=== WHAT YOU NEED TO DO ===
Scan the entries for lines with the word "sizes" and copy those lines.

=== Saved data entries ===
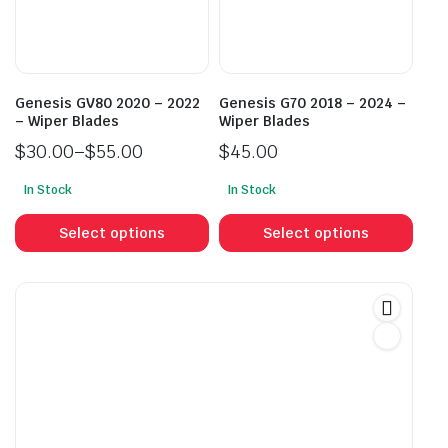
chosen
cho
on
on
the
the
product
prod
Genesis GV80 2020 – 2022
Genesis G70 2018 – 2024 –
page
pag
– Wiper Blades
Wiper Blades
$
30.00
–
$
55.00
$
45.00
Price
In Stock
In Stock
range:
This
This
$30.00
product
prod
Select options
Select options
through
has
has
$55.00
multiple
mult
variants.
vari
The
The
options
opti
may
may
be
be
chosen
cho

---

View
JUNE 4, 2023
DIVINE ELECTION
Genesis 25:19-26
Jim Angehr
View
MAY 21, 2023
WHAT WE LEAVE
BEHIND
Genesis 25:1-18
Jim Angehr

...

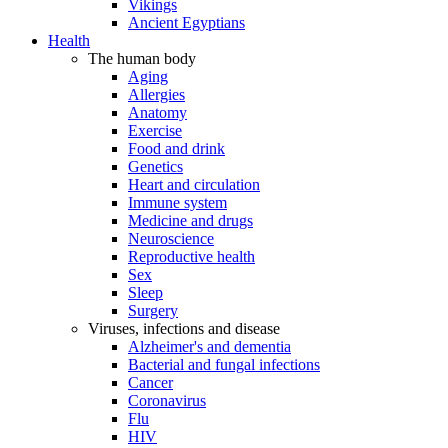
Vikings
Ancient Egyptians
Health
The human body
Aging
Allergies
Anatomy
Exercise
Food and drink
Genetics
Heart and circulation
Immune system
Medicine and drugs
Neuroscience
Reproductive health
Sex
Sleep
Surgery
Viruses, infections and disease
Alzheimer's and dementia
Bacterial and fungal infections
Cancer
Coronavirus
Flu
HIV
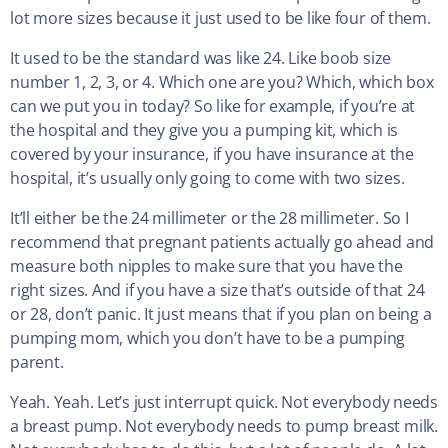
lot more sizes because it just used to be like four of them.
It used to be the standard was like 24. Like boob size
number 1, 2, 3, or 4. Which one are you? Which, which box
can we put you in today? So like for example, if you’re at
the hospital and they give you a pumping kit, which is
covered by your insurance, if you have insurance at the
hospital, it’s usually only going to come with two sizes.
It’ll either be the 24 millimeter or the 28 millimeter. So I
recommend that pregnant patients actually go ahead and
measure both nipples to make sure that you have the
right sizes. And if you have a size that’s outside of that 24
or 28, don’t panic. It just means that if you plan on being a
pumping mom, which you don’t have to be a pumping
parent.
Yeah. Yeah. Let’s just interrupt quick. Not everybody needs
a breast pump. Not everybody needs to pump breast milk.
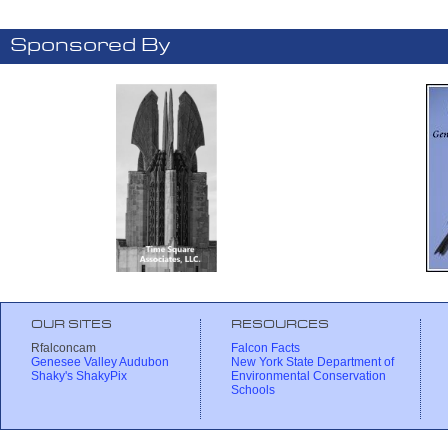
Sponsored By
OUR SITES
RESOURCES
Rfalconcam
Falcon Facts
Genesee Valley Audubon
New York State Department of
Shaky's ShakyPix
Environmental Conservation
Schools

=== YOUR SOLUTION ===
lot more sizes because it just used to be like four of them.
hospital, it’s usually only going to come with two sizes.
right sizes. And if you have a size that’s outside of that 24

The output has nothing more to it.